Tensions have resurfaced between Turkey and Israel, with Recep Tayyip Erdoğan criticising the “racist and discriminatory” treatment of Palestinians.
Israel responded by summoning the Turkish ambassador and condemning Ankara’s human rights record.
Erdoğan, Turkey’s president, denounced Israeli practices during an address in Istanbul on Monday night, describing the blockade of Gaza as having “no place in humanity”.
He urged Muslims to visit the al-Aqsa mosque in Jerusalem as a means of supporting the Palestinian cause and called for the establishment of a Palestinian state with its capital in East Jerusalem.
Erdoğan also condemned a Knesset (Israeli parliament) bill to muffle the azan, the Muslim call to prayer, in Israel and occupied East Jerusalem.
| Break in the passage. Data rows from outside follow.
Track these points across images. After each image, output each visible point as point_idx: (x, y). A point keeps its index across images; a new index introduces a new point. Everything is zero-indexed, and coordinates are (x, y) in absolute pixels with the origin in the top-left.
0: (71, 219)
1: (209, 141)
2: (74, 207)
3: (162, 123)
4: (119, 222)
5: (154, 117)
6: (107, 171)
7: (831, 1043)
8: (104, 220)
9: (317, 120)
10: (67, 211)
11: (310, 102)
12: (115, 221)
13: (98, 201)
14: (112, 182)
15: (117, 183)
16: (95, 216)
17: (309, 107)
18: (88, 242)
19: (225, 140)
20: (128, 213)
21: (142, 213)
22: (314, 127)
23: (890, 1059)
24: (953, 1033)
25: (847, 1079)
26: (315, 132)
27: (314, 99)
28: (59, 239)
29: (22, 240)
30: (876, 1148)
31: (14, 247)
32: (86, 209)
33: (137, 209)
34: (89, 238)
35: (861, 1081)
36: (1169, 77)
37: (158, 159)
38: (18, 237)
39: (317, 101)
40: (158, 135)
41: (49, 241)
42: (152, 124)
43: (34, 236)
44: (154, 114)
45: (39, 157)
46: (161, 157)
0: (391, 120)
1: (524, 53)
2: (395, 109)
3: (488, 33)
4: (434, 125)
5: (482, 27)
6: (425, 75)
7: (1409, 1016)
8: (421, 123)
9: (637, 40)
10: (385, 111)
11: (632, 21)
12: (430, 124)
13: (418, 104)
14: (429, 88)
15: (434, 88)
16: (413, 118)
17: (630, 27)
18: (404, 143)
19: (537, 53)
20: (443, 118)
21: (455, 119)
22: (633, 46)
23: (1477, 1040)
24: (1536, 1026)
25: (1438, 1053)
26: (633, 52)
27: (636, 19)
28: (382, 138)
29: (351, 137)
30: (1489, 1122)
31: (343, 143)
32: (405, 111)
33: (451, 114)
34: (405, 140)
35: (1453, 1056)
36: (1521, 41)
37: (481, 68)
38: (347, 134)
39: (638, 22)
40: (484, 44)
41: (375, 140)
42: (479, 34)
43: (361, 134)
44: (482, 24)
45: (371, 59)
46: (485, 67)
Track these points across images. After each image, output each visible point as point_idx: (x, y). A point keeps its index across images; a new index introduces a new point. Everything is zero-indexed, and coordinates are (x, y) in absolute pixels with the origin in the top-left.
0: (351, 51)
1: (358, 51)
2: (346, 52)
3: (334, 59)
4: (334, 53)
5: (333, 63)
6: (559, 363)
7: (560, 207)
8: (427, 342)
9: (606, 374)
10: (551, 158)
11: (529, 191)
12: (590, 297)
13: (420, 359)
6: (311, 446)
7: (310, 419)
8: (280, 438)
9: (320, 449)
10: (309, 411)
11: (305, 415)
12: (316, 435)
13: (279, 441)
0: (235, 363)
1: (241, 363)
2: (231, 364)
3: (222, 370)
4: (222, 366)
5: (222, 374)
“If you have faith in your religion, why are you afraid of the azan?” he said. “We will not allow the azan to be stopped in al-Quds [the Arabic name for Jerusalem].”
The Israeli foreign ministry responded with an apparent reference to Ankara’s crackdown on dissidents after a coup attempt last July.
The Israeli president, Reuven Rivlin, during a meeting with the archbishop of Canterbury, Justin Welby, in Jerusalem, said in response to Erdoğan’s remarks: “We have heard voices which attack Israel for building Jewish life in Jerusalem.
I must tell these people, for the last 150 years there has been a Jewish majority in Jerusalem, since 1850. Even under the Ottoman empire, there was a Jewish majority in Jerusalem.
“There is no doubt, Jerusalem is a microcosm of our ability to live together. And we will continue to ensure freedom of religion for all faiths.”